At least that’s what I hope happens.
Now that I’ve had 30 seconds to think about it, I think I would turn it down in favor of a coupon for free ice cream for life from Baskin Robbins.
ACHIEVEMENT UNLOCKED!!! MMMMMMONSTER KILL!!
@39 Ex-PH2, that would be very very dangerous…….I don’t PT anymore.
@33 Didn’t you know that the primary mission of any submarine is to work up for the next ORSE?
@40 Andy, okay, then how about adult beverage of your choice (maybe a very, very aged Macallan single malt) instead?
UAV officers gotta feel loved too!
http://www.stripes.com/news/air-force-to-award-61-more-bronze-stars-1.42274
http://www.airforcetimes.com/news/2012/04/air-force-tech-sergeants-take-heat-bronze-stars-041612/
Shit like this cheapens those awards for people that truly earned it.
@41 & @43: I can get booze and ice cream, how about free .223/5.56 for life 🙂
Christ, that sounds just like my last ENG. And concur with the free ammo for life.
This is what happended:
A bunch of senior and flag officers from DIA, NSA, NGA, and SECDEF, along with one E-9 from the USAF, were all conference on selecting the next generation of comfortable arm chairs and tactical office funiture for DoD elements within the beltway.
One officer said, “with all the work we do, why don’t we have our own medal”?
The Air Force E-9 said, “yeah great idea, I have never deployed, my highest award is the USAF Training Ribbon.

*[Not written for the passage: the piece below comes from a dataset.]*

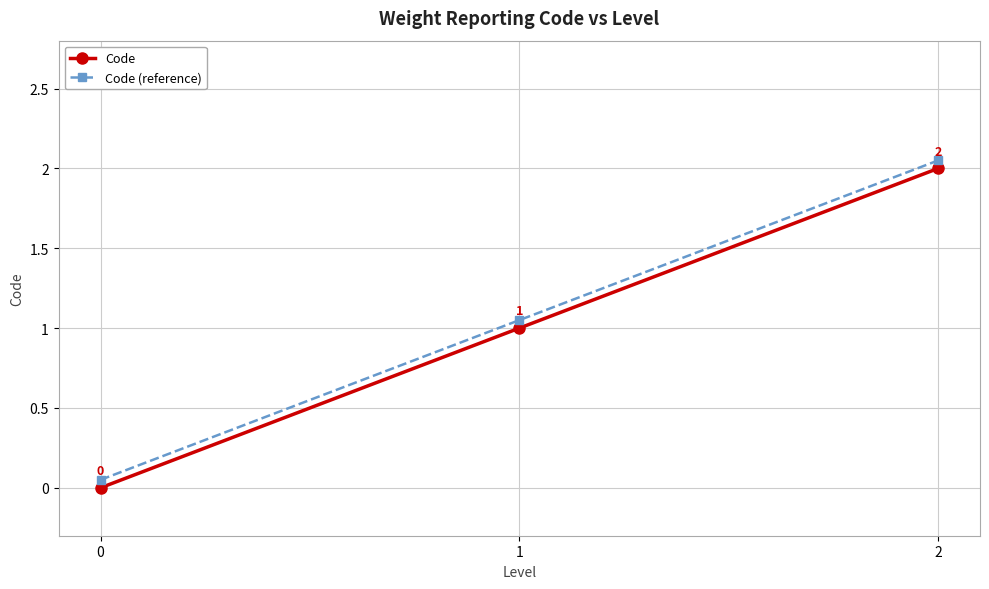

What is the maximum value for Code?

2.0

Oh and I have the USAF Basic Military Training Honor
Graduate Ribbon, yeah anyway … great idea … ah … sorry for interrupting sir”!
“So it is settled, we will call it the Distinguished Warfare Medal”, said the flag officer as he gloated about their collective accomplishments for the day.
Yeah, we got yelled out by squadron because our battery cycles were so high we were predicted to need battery replacement two years early.
Does it come with Playstation or Xbox credits?
I am disapointed that our door gunner on the space shuttle did not chime in. This is right up their gun sights. I almost forgot about the IDWB, nothing says get the hell away from me or I will kill you like a computer geek warfare badge. Now they will have the Medal to go with it.
As crazy Uncle Leon leaves for the farm, is anybody whispering good ideas to him or just the fuck nuts are getting to him.